In this government policy, the government loses out on two taxation revenues. The first, as we mentioned, is the taxation directly on the cigarettes; the second is the taxation proportion on households in order to cover the medical bills related to tobacco induced illnesses. However, with my new government policy, this taxation revenue would not be necessary. The first taxation revenue would not be needed to fight the crime involved in smuggling, due to the diminishing demand for smuggled cigarettes. The second taxation revenue would not need to take place or needed for the medical bills to cover those with tobacco related illnesses because the government would not be liable for those victims anymore.

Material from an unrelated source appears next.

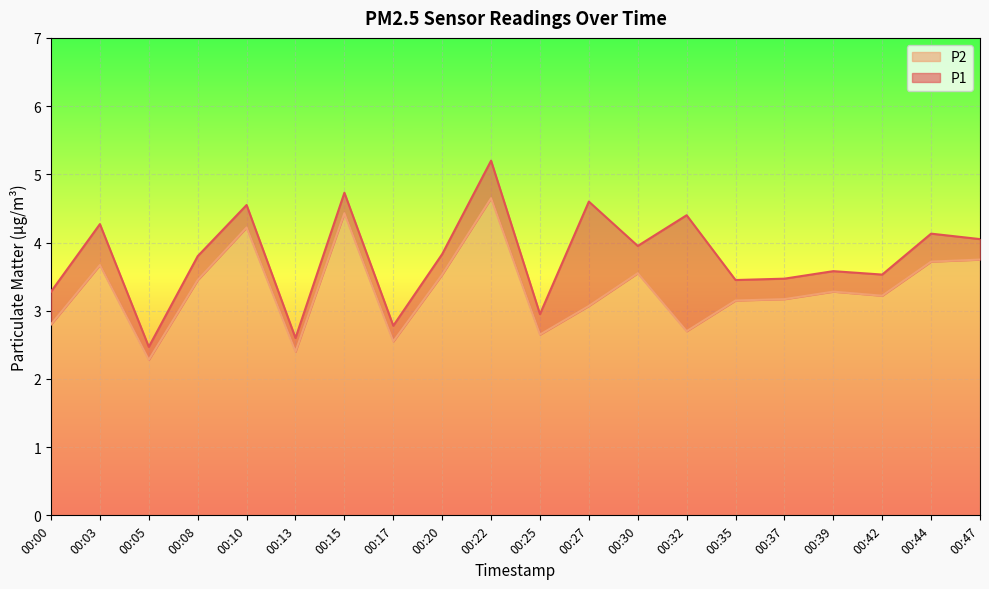

At which category does P1 reach its first local peak?

00:03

There is another issue that requires necessary attention that we feel the government has overlooked in its current taxation process on cigarettes. The issue is that tobacco companies target teens because they are considered low-income individuals. A survey a few years ago shows that only 19 percent of people earning less than $50,000 per year smoked, while 32 percent of those earning less than $10,000 smoked (MBN, 9). This means that those 32 percent (smokers) who earn less than $10 000 per annum, have to pay the same amount of tax as those who earn over $50 000 or more. This is not fair but it is indirectly incentivized for them buy the cigarettes, knowing their medical bills will be taken care of they become ill from smoking. The taxation needs to be taken away; it does not need to become a luxury item, it needs to be fairly priced via the markets demand. We wouldn’t have to worry about those who earn less being used to the high prices and now they have lower prices and the product becomes more affordable for them. This would not be an issue because there would be a world-wide realization that they will not be able to afford the medical bills previously covered for them.

Our policy is one of extreme. It is fitting, though, in these times of extreme struggle and conflict. A policy needs to be implemented that will deflate conflict and naturally decrease the demand for criminal activities, such as the black market and the criminal activities related to it. This policy, if implanted and supported will take care of these issues.